* **TASK OBJECTIVE**:
From the records below, copy each line that has the word "lines" in it.
[Opening SUPPLIED MATERIAL section]
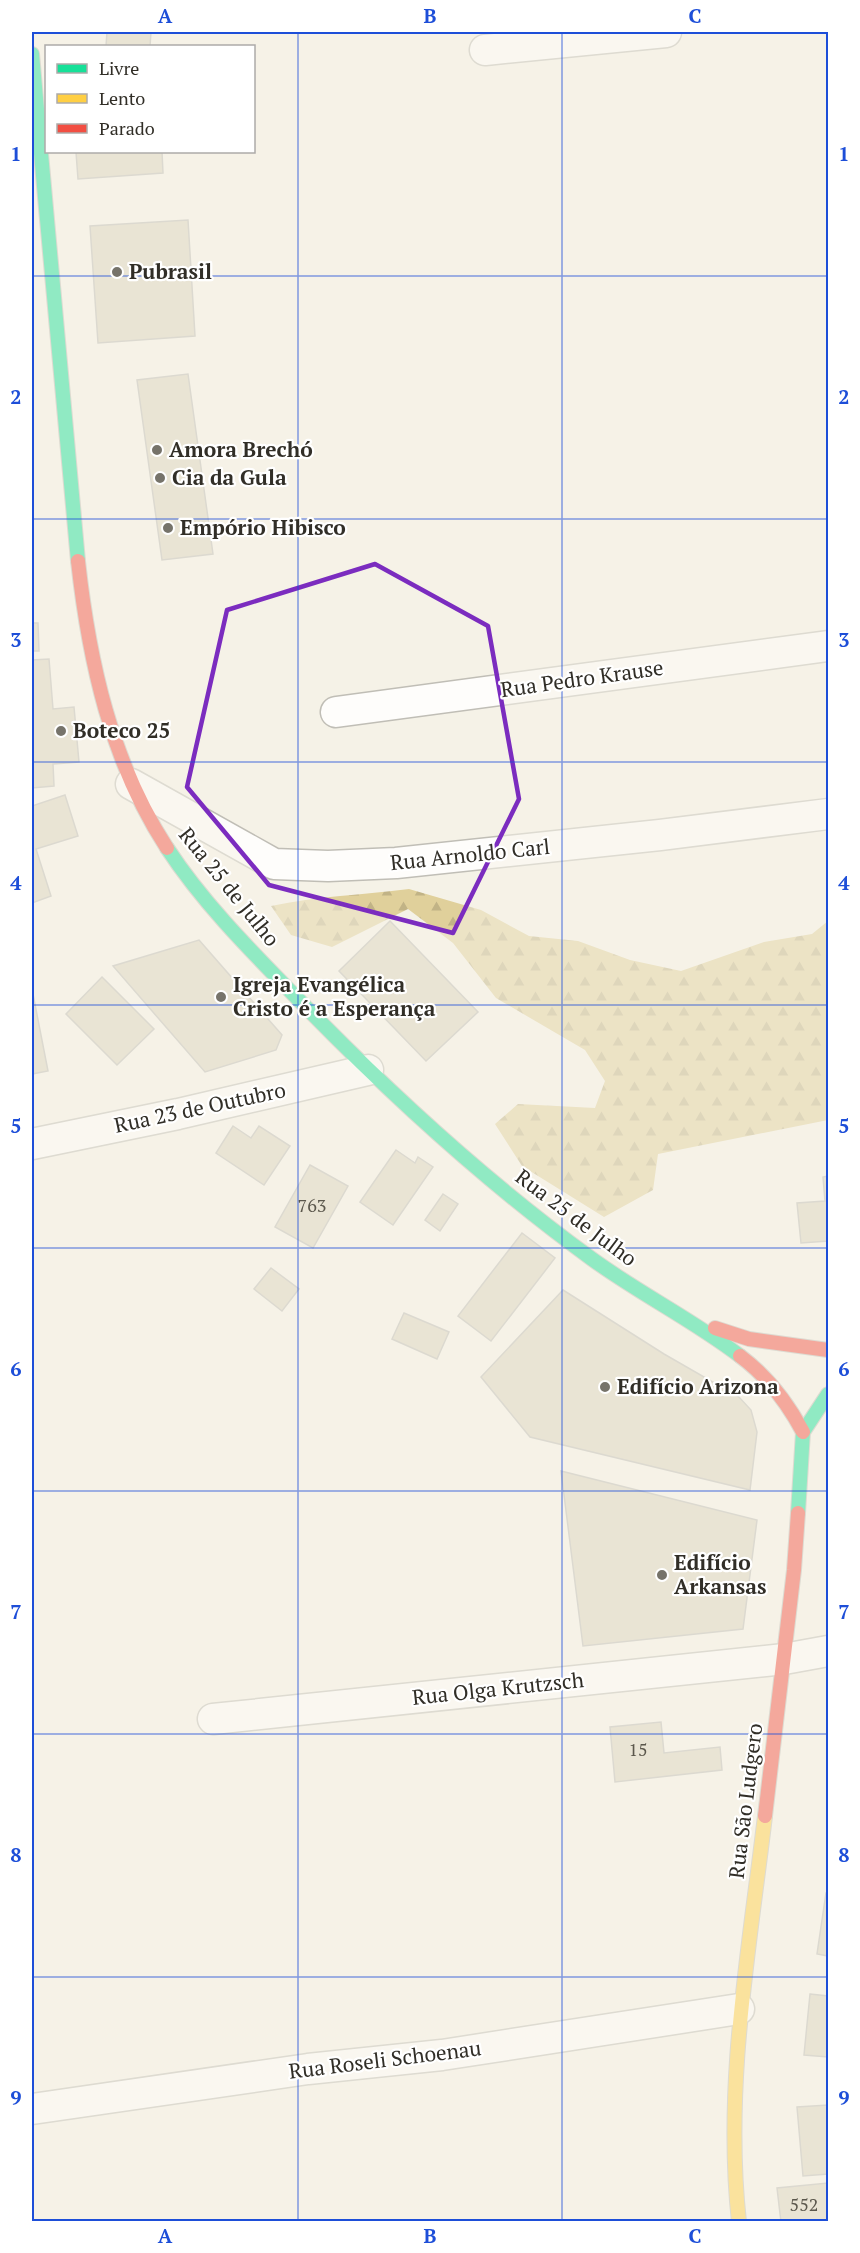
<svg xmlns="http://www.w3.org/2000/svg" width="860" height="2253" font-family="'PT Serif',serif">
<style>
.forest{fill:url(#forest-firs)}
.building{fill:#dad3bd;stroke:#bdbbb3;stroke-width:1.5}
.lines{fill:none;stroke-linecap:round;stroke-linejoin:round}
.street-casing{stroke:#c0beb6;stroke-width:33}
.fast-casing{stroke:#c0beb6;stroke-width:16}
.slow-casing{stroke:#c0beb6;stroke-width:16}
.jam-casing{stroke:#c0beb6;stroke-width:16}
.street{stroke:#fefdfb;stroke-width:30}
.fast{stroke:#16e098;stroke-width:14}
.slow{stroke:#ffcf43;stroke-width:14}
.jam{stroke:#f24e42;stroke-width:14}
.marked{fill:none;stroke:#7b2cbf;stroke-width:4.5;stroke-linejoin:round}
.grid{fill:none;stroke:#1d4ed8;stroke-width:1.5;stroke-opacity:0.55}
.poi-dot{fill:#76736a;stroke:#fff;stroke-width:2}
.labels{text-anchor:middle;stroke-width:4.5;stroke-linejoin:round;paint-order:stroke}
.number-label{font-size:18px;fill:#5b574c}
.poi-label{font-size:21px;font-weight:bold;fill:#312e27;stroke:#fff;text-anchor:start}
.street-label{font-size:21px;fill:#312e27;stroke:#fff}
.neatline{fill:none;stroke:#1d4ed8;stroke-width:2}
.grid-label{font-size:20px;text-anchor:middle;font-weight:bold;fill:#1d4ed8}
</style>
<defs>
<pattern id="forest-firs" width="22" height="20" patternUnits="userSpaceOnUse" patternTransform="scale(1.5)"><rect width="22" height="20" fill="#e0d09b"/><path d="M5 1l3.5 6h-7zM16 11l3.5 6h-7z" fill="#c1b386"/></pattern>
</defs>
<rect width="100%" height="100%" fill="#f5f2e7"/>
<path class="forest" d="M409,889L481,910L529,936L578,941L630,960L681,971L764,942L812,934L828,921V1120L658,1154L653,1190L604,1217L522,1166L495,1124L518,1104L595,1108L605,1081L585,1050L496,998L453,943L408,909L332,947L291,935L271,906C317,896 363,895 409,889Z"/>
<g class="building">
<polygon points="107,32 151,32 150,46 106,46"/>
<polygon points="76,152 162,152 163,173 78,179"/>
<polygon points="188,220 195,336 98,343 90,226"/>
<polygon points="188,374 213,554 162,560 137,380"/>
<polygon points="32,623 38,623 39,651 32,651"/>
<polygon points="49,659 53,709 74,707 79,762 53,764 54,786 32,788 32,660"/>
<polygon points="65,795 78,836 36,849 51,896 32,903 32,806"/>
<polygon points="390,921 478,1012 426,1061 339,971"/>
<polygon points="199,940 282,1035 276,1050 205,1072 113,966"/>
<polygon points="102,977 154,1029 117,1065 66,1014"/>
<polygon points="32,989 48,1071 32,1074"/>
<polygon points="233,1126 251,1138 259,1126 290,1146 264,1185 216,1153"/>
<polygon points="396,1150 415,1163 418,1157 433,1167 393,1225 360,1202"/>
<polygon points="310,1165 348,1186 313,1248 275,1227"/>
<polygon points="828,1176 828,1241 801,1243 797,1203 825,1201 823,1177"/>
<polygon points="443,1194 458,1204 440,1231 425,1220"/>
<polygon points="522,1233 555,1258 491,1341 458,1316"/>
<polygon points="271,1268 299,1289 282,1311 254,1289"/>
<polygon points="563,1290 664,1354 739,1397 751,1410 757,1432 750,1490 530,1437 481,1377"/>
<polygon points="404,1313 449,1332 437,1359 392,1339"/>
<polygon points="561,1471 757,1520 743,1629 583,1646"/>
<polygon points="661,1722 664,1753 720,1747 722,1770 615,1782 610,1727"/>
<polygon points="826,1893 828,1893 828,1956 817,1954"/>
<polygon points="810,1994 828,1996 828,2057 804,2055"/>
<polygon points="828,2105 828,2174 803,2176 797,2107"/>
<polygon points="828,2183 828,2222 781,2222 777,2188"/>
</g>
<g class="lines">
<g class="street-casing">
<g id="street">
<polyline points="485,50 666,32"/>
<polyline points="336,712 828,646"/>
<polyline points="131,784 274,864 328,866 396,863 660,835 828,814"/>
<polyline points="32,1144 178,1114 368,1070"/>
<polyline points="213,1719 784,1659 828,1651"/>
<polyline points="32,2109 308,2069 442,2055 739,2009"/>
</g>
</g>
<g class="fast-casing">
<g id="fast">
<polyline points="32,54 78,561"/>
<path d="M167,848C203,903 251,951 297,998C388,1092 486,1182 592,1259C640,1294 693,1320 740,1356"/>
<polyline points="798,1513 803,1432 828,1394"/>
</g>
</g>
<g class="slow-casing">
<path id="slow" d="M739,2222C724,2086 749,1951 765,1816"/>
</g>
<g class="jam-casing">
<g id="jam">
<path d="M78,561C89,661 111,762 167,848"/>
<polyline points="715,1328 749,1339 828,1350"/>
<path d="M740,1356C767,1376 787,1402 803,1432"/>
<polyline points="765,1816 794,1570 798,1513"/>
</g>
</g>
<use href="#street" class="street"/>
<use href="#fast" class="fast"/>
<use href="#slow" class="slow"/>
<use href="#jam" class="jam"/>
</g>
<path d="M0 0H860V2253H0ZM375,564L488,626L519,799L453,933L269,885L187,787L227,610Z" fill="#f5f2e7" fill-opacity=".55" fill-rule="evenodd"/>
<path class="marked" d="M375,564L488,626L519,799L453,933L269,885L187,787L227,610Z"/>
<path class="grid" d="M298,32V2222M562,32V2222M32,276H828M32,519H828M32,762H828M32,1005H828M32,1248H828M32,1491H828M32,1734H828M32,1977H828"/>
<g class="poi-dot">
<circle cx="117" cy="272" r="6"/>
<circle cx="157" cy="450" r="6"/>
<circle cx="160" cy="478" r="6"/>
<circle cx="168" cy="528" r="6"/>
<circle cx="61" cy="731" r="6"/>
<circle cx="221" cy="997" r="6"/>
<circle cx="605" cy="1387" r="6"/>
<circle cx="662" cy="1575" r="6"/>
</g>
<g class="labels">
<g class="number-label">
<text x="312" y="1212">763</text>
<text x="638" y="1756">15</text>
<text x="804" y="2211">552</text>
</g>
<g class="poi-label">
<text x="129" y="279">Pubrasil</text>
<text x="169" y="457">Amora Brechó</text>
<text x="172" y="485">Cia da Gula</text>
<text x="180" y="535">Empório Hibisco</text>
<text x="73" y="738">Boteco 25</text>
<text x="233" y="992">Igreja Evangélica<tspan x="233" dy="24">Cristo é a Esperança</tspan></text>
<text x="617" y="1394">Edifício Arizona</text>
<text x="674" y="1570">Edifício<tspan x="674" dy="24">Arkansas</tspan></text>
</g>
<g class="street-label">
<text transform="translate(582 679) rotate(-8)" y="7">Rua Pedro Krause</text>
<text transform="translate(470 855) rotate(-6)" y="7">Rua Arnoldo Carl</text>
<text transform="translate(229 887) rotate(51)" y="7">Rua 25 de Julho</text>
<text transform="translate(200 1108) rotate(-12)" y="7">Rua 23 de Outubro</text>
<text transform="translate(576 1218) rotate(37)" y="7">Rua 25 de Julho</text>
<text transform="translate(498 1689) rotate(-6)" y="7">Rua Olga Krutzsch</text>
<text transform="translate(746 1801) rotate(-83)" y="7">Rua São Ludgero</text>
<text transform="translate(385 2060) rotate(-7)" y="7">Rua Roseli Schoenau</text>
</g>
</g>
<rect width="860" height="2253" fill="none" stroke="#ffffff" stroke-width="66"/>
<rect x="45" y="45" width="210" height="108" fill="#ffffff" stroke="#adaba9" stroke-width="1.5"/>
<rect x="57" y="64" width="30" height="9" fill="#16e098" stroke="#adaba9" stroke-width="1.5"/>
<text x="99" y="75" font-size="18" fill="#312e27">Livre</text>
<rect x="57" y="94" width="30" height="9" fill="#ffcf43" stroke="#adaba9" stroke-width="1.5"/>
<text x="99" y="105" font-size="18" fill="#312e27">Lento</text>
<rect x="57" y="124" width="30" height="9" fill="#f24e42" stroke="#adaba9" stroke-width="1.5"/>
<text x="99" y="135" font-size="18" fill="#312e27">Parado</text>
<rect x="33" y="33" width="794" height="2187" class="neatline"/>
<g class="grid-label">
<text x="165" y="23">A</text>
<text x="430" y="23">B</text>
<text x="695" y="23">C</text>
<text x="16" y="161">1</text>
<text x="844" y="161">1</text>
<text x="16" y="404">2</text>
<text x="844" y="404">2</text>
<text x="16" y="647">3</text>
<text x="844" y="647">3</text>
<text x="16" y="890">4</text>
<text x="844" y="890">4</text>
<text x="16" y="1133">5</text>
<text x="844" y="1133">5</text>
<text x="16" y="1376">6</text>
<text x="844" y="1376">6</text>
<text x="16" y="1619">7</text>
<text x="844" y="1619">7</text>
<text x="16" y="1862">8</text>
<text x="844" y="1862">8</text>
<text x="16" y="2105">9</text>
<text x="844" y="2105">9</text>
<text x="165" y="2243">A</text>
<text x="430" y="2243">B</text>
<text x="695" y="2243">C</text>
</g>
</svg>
[Closing SUPPLIED MATERIAL section]
* **YOUR RESPONSE**:
.lines{fill:none;stroke-linecap:round;stroke-linejoin:round}
<g class="lines">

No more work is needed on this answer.